Região destina menos de 1% do PIB à atividade enquanto países ricos aplicam 2,5%; Brasil lidera em pesquisas para o desenvolvimento.

Mônica Villela Grayley, da Rádio ONU em Nova York*.

Um artigo da Revista Cepal, Comissão Econômica para América Latina e Caribe, revela que a região deve investir mais em pequisas como forma de crescimento econômico.

Segundo o artigo, assinado pelo economista da Cepal, Luis Felipe Jiménez, um dos instrumentos que garantirão mais recursos para a transformação produtiva é o chamado capital de risco.

Universidades

Jiménez afirma que o atraso da América Latina em pesquisas pode acabar se revertendo na criação de um sistema de financiamento que sustente o processo de inovação.

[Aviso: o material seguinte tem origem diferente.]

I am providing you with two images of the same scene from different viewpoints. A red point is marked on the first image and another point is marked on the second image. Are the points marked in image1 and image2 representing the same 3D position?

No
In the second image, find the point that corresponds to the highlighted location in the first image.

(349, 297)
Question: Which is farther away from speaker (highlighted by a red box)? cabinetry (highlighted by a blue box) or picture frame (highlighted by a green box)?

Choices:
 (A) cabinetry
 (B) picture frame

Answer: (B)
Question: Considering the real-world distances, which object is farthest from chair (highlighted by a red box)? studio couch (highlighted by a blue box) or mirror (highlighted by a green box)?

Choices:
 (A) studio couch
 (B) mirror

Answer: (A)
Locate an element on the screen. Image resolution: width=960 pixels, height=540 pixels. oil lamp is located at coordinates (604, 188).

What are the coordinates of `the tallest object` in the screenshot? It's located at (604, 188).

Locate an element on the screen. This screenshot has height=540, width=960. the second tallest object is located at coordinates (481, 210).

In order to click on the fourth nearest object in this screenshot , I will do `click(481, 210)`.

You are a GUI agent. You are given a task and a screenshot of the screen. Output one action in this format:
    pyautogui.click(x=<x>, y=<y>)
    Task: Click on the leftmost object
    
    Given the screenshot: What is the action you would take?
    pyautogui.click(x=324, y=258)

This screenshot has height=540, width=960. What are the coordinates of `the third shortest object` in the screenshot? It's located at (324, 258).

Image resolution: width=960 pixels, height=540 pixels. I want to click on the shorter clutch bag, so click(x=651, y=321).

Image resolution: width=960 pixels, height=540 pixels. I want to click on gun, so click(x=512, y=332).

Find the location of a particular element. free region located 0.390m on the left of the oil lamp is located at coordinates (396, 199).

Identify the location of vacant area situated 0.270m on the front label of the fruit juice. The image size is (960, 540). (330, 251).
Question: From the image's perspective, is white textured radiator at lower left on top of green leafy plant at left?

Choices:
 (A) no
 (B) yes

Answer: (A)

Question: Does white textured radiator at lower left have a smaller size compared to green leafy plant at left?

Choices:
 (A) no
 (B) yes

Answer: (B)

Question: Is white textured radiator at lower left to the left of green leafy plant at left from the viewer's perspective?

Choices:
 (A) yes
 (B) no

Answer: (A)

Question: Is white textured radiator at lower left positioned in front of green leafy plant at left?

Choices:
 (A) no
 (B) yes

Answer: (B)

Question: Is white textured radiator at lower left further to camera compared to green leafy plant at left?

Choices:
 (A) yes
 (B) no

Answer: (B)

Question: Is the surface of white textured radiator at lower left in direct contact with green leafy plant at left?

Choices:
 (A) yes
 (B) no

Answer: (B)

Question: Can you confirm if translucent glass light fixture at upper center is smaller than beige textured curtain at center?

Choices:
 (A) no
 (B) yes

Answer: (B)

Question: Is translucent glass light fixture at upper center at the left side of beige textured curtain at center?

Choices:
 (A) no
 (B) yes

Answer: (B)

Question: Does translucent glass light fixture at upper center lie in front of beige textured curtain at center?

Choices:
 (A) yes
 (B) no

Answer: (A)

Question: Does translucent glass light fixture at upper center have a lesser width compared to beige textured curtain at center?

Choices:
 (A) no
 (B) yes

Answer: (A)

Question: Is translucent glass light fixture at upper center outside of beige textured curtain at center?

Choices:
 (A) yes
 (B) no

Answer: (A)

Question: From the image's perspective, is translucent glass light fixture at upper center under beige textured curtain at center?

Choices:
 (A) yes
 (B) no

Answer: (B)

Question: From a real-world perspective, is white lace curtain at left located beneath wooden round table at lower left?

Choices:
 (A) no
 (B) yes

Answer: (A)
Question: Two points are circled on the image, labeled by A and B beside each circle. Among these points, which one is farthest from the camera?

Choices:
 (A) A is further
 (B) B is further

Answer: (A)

O economista lembrou ainda que enquanto a região destina menos de 1% de seu Produto Interno Bruto, PIB, para a pesquisa e o desenvolvimento, os países industrializados investem 2,5% do PIB.

O Brasil é o país com o maior nível de incentivo à pesquisa com cerca de 1% do PIB. O número equivale ao dobro da quantia destinada ao setor por Chile, Argentina e México.

Nos países desenvolvidos, a iniciativa privada responde por mais de 60% dos investimentos. Já na América Latina e no Caribe, a maior parte dos gastos cabe a governos e universidades.

Apresentação*: Leda Letra, Rádio ONU em Nova York.